**TO DO:** Pictures don't belong in the copy; print all the records exactly.

**DATASET:**
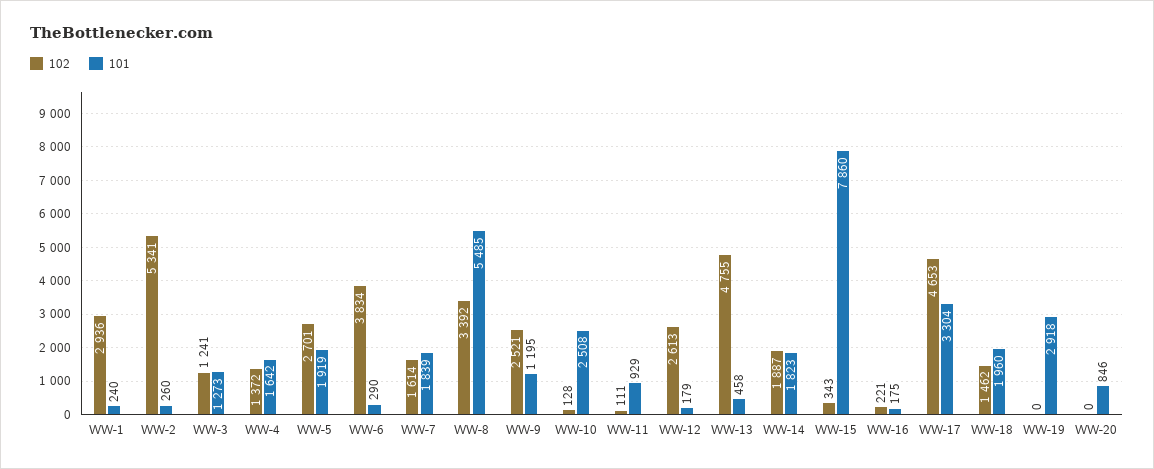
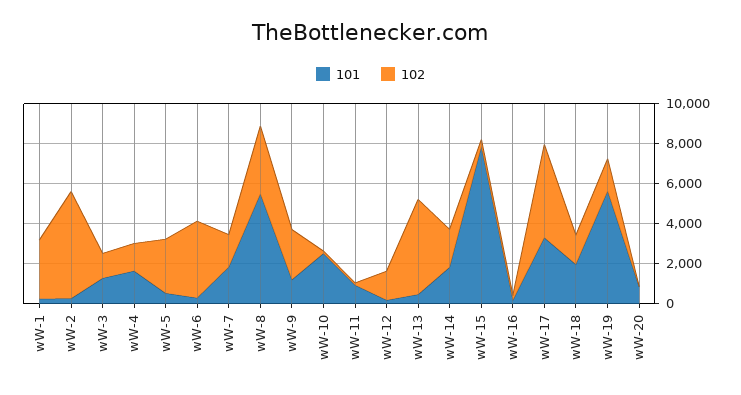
  {
    "102": {
      "WW-1": 2936,
      "WW-2": 5341,
      "WW-3": 1241,
      "WW-4": 1372,
      "WW-5": 2701,
      "WW-6": 3834,
      "WW-7": 1614,
      "WW-8": 3392,
      "WW-9": 2521,
      "WW-10": 128,
      "WW-11": 111,
-     "WW-12": 2613,
+     "WW-12": 1500,
      "WW-13": 4755,
      "WW-14": 1887,
      "WW-15": 343,
      "WW-16": 221,
      "WW-17": 4653,
      "WW-18": 1462,
-     "WW-19": 0,
+     "WW-19": 1500,
      "WW-20": 0
    },
    "101": {
      "WW-1": 240,
      "WW-2": 260,
      "WW-3": 1273,
      "WW-4": 1642,
-     "WW-5": 1919,
+     "WW-5": 500,
      "WW-6": 290,
      "WW-7": 1839,
      "WW-8": 5485,
      "WW-9": 1195,
      "WW-10": 2508,
      "WW-11": 929,
      "WW-12": 179,
      "WW-13": 458,
      "WW-14": 1823,
      "WW-15": 7860,
      "WW-16": 175,
      "WW-17": 3304,
      "WW-18": 1960,
-     "WW-19": 2918,
+     "WW-19": 5500,
      "WW-20": 846
    }
  }

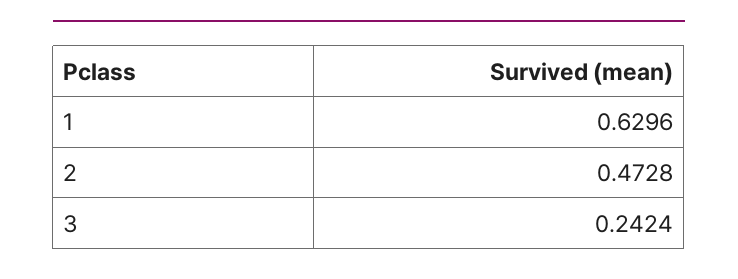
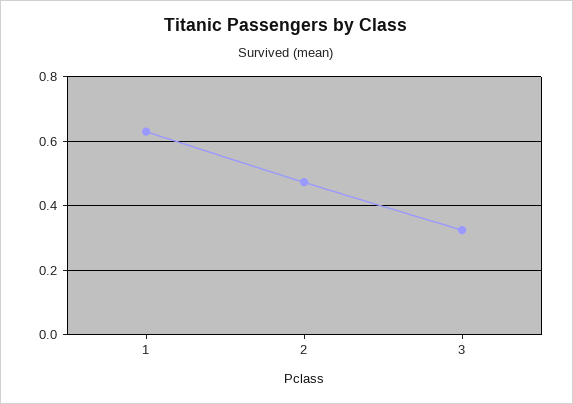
  {
    "1": 0.6296,
    "2": 0.4728,
-   "3": 0.2424
+   "3": 0.32
  }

**RESULT BELOW:**
  {
    "102": {
      "WW-1": 2936,
      "WW-2": 5341,
      "WW-3": 1241,
      "WW-4": 1372,
      "WW-5": 2701,
      "WW-6": 3834,
      "WW-7": 1614,
      "WW-8": 3392,
      "WW-9": 2521,
      "WW-10": 128,
      "WW-11": 111,
-     "WW-12": 2613,
+     "WW-12": 1500,
      "WW-13": 4755,
      "WW-14": 1887,
      "WW-15": 343,
      "WW-16": 221,
      "WW-17": 4653,
      "WW-18": 1462,
-     "WW-19": 0,
+     "WW-19": 1500,
      "WW-20": 0
    },
    "101": {
      "WW-1": 240,
      "WW-2": 260,
      "WW-3": 1273,
      "WW-4": 1642,
-     "WW-5": 1919,
+     "WW-5": 500,
      "WW-6": 290,
      "WW-7": 1839,
      "WW-8": 5485,
      "WW-9": 1195,
      "WW-10": 2508,
      "WW-11": 929,
      "WW-12": 179,
      "WW-13": 458,
      "WW-14": 1823,
      "WW-15": 7860,
      "WW-16": 175,
      "WW-17": 3304,
      "WW-18": 1960,
-     "WW-19": 2918,
+     "WW-19": 5500,
      "WW-20": 846
    }
  }

  {
    "1": 0.6296,
    "2": 0.4728,
-   "3": 0.2424
+   "3": 0.32
  }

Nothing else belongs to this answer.